You will not be able to enter the village with your car, but it’s just as well since you get to walk by the canal and its beautiful houses on your way to the main square. Enjoy the pedestrian life, grab some ice cream and sit at one of the many terraces and indulge in some good old-fashioned people watching.
Last but not least on this idyllic Alsace road trip, Colmar. Not a village by any means, Colmar is a midsized French town with an attractive historical centre that is easily walkable.
There are many interesting sights in Colmar in addition to its magical atmosphere, such as the House of the Heads, whose facade is, unsurprisingly, decorated with 111 heads. Nothing creepy, rest assured, it is in fact quite a work of art.
Nearby is also the famous Pfister house, St.Martin’s church, Bartholdi Museum (the architect behind the Statue of Liberty) and the Little Venice neighbourhood (something about the canals…).
For dinner, I opted for another typical Alsatian winstub called Restaurant des Tanneurs and was impressed with the cosy feeling of the place, decorated with large wooden beams and dim lights.

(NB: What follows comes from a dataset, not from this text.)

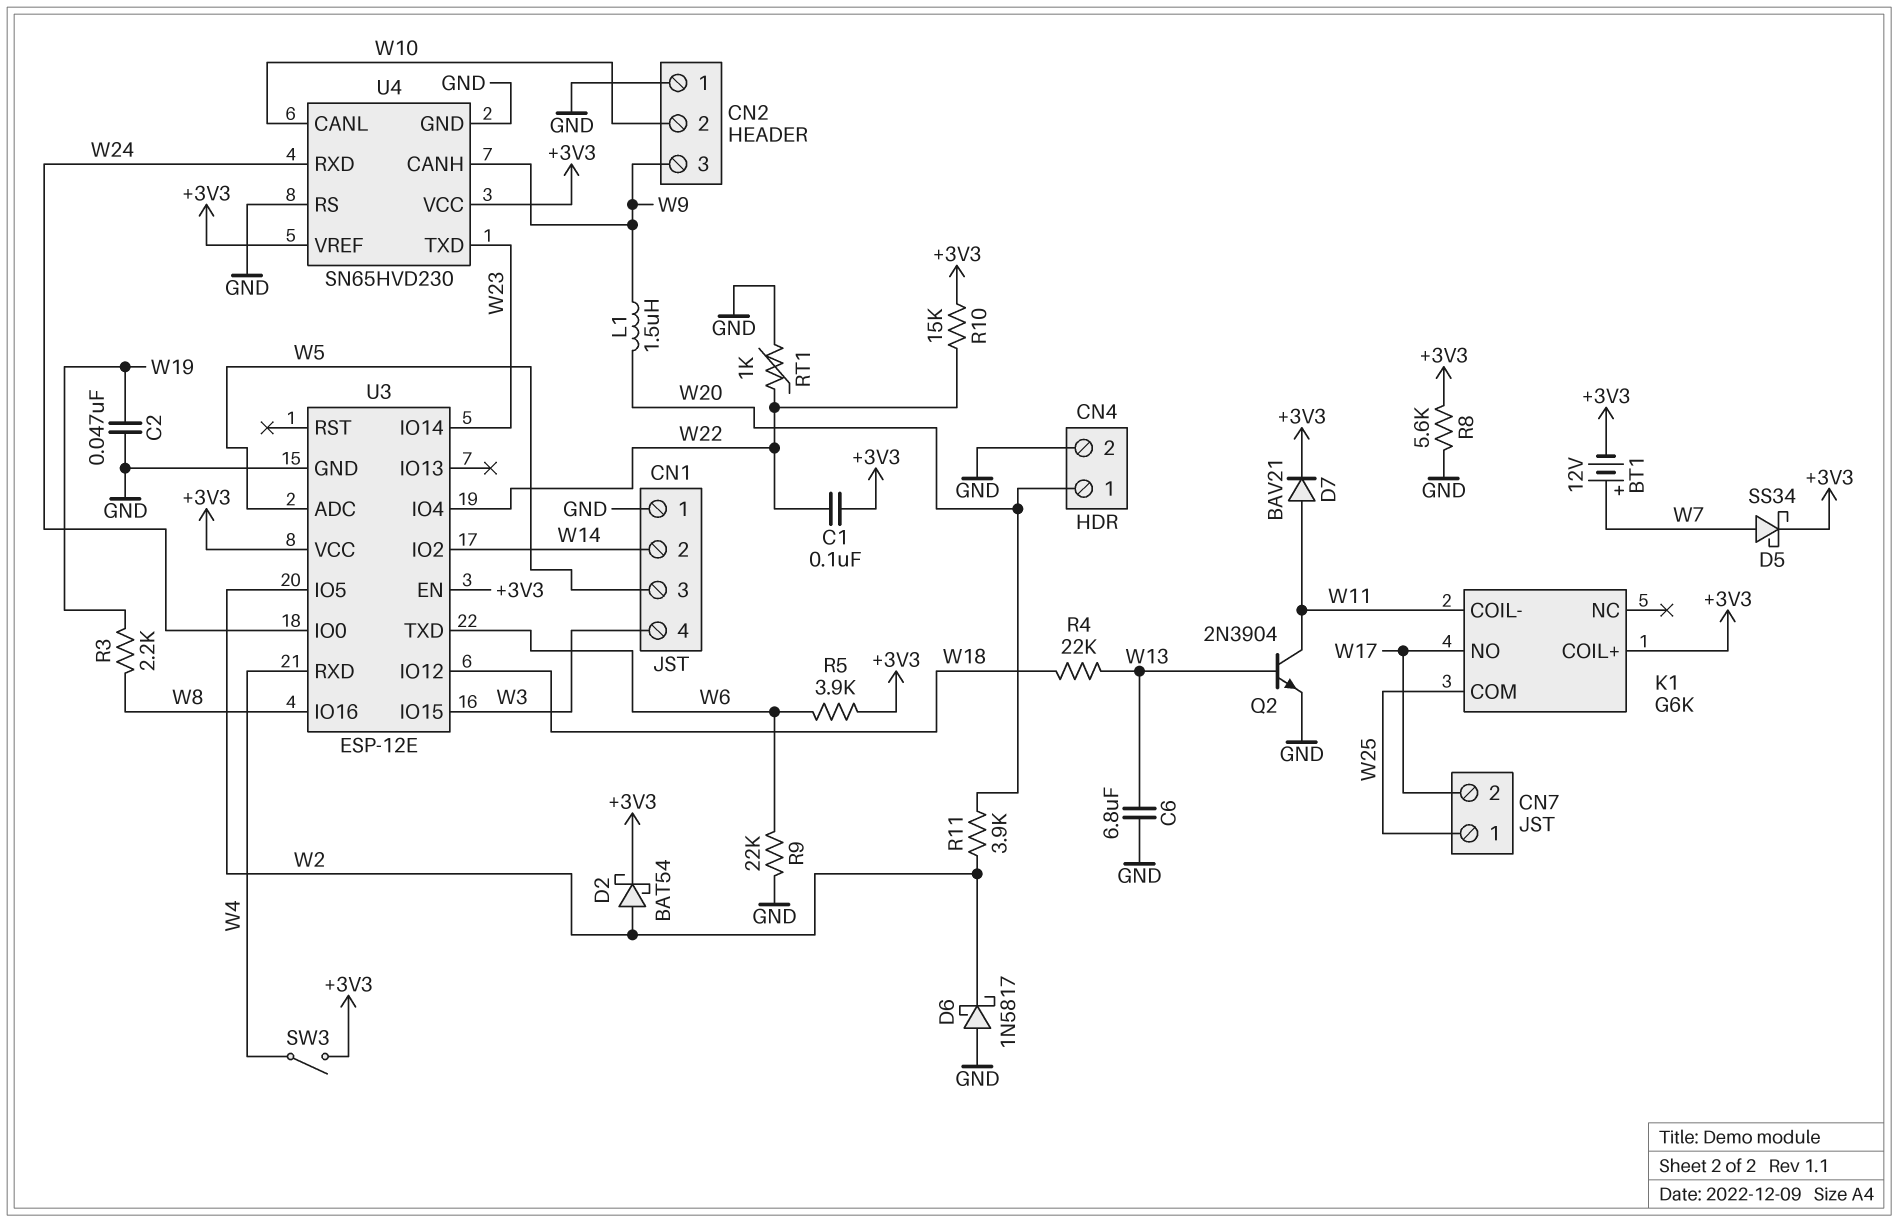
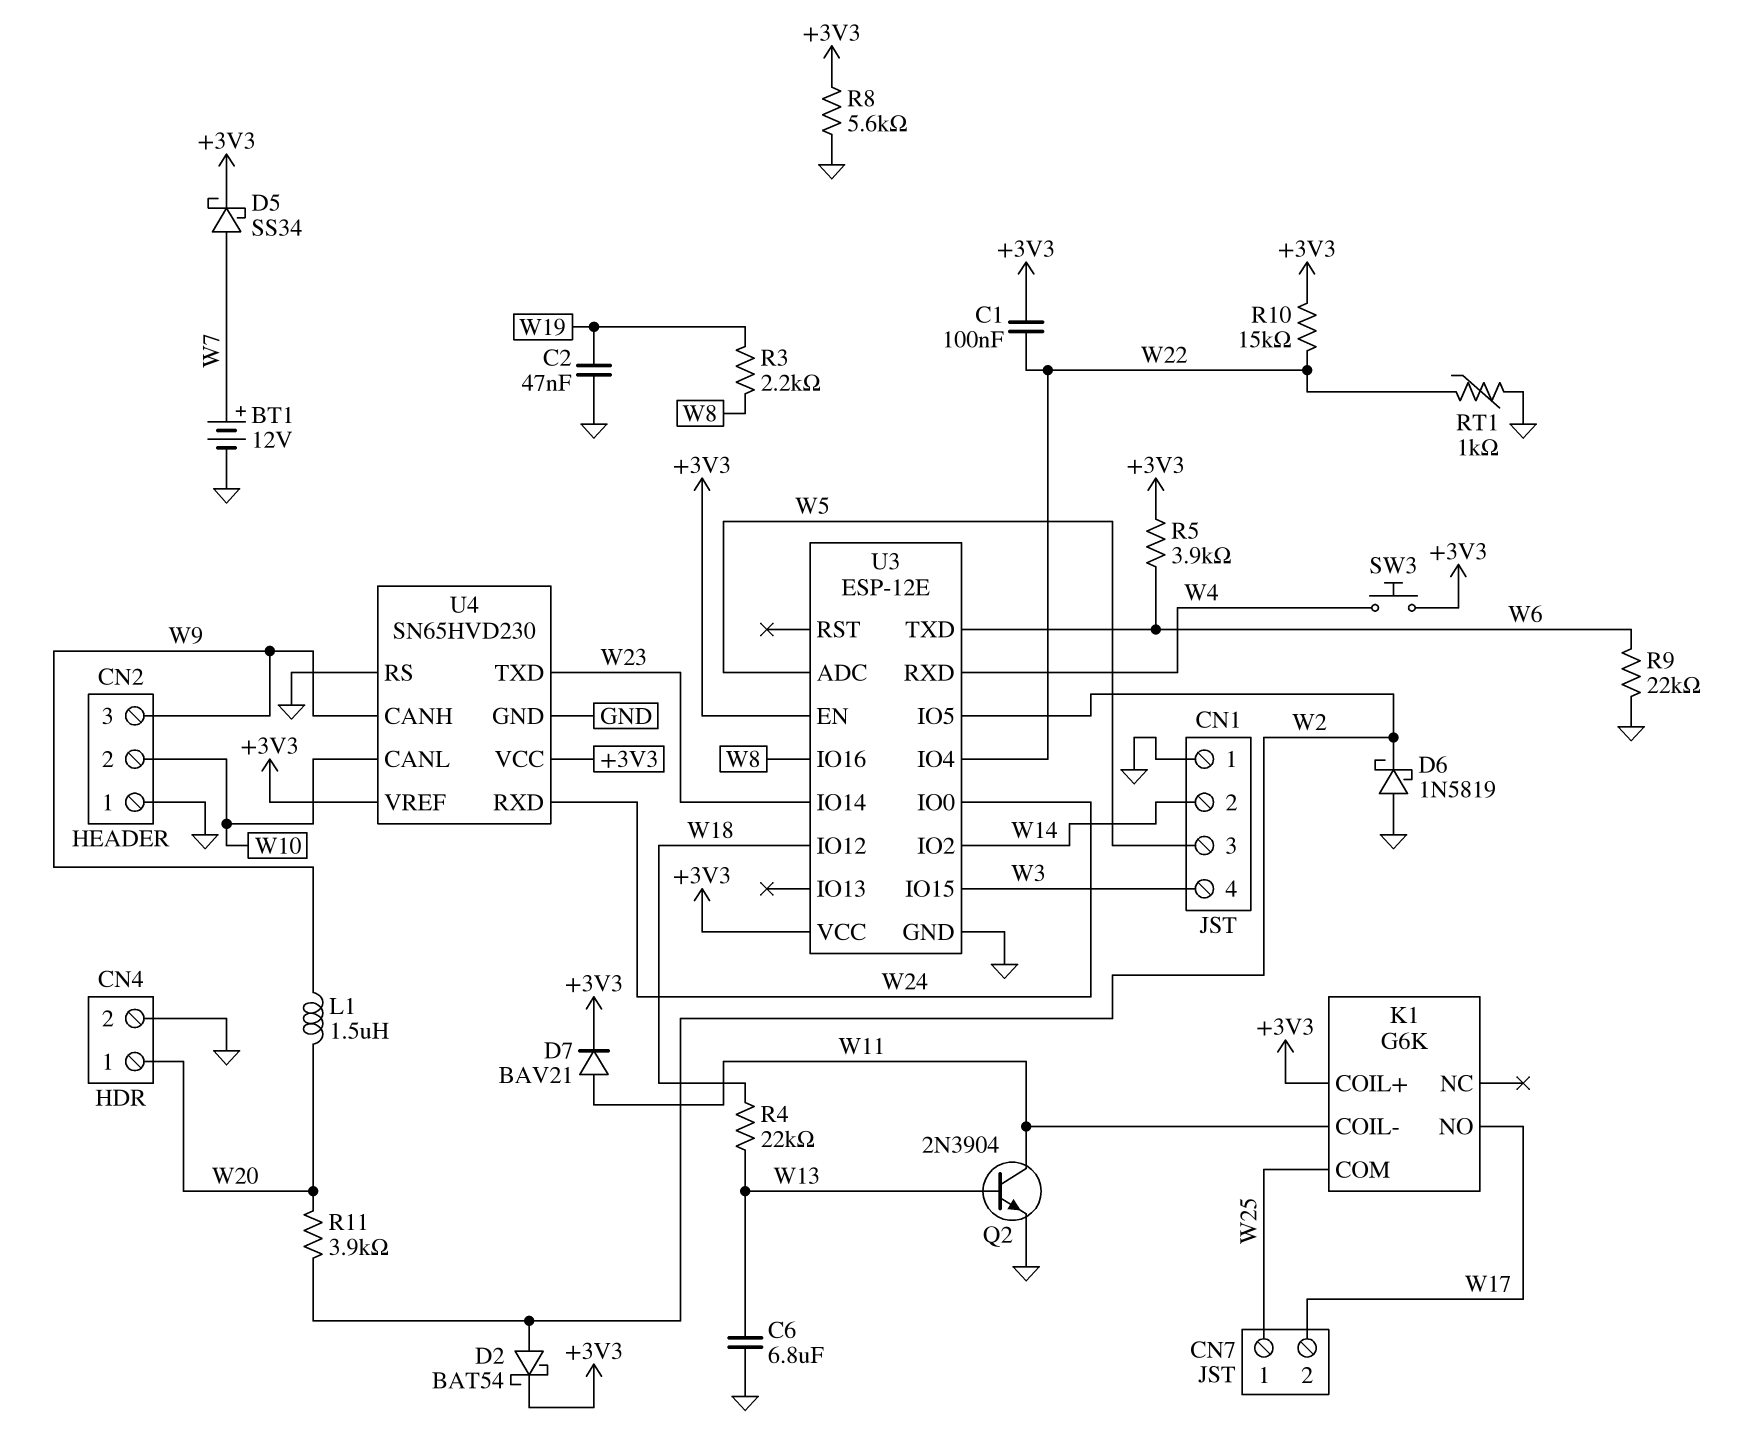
BT1: 12V (plus W7, minus +3V3) -> 12V (plus W7, minus GND)
D6: schottky 1N5817 (A GND, K W2) -> schottky 1N5819 (A GND, K W2)
SW3: switch (+3V3, W4) -> button (+3V3, W4)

Alsace road trip – additional stops
That’s when the Alsace road trip actually begins! Hop in your car and head south to the stunning Haut-Koenigsbourg Castle, an important stop between Strasbourg and the smaller vineyard villages. Nestled in the Vosges mountains, it dates back to the 12th century and is a sight for sore eyes, both the castle itself and the scenery of the Alsatian plains. It is everything like what we, modern-age people, imagine what a medieval fortress looked like.
Beautiful villages of Alsace
The local tourism board, Tourisme Alsace, is a great resources to plan your trip and find noteworthy sights for you to stop at along the way:
Alsace wine route
Pretty self-explanatory, isn’t it? Check out Wines of Alsace for inspiration, if you’re looking for a specific vigneron or fancy a particular cépage. Obviously, do not drink and drive. EVER.
Hike in the Vosges
There are plenty of bucolic, postcard-worthy hikes to be done in Alsace especially as you inch closer to the Vosges mountain range; Le Ballon is the tallest peak at just 1400 metres via the iconic Route des Crêtes.
An exceptional 17th-century fortified town designed by the illustrious Vauban, Louis XIV’s military engineer, later on Marshal of France, and considered the foremost engineer of his time; his most fervent admirors claim that he strengthened the French identity by consolidating the Hexagon’s borders with his unsurmountable fortresses. Neuf-Brisach is now listed as a UNESCO World Heritage Site.